■ **WHAT TO DO**
Return the lines of the records from the line with "Sedacie súpravy do U" up to and including the line with "Vonkajšie osvetlenie", copied verbatim with nothing else added.

··· DATASET ···

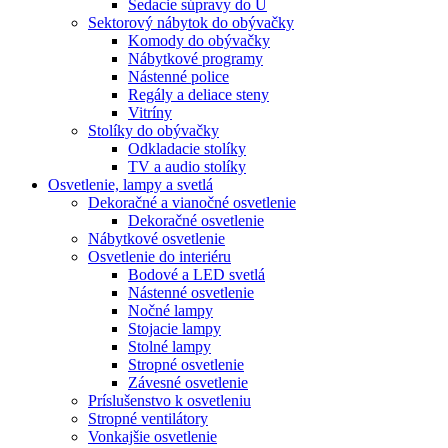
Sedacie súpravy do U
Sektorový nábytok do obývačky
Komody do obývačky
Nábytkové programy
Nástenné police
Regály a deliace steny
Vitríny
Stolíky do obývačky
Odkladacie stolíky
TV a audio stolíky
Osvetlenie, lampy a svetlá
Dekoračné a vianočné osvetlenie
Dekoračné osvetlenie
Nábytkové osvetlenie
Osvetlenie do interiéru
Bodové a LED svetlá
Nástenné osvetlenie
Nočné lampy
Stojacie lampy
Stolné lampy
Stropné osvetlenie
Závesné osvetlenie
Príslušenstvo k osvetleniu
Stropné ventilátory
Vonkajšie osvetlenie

···
··· DATASET ···

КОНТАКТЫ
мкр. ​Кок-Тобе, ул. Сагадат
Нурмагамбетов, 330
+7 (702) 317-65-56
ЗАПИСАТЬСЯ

···

■ **SOLUTION BELOW**
Sedacie súpravy do U
Sektorový nábytok do obývačky
Komody do obývačky
Nábytkové programy
Nástenné police
Regály a deliace steny
Vitríny
Stolíky do obývačky
Odkladacie stolíky
TV a audio stolíky
Osvetlenie, lampy a svetlá
Dekoračné a vianočné osvetlenie
Dekoračné osvetlenie
Nábytkové osvetlenie
Osvetlenie do interiéru
Bodové a LED svetlá
Nástenné osvetlenie
Nočné lampy
Stojacie lampy
Stolné lampy
Stropné osvetlenie
Závesné osvetlenie
Príslušenstvo k osvetleniu
Stropné ventilátory
Vonkajšie osvetlenie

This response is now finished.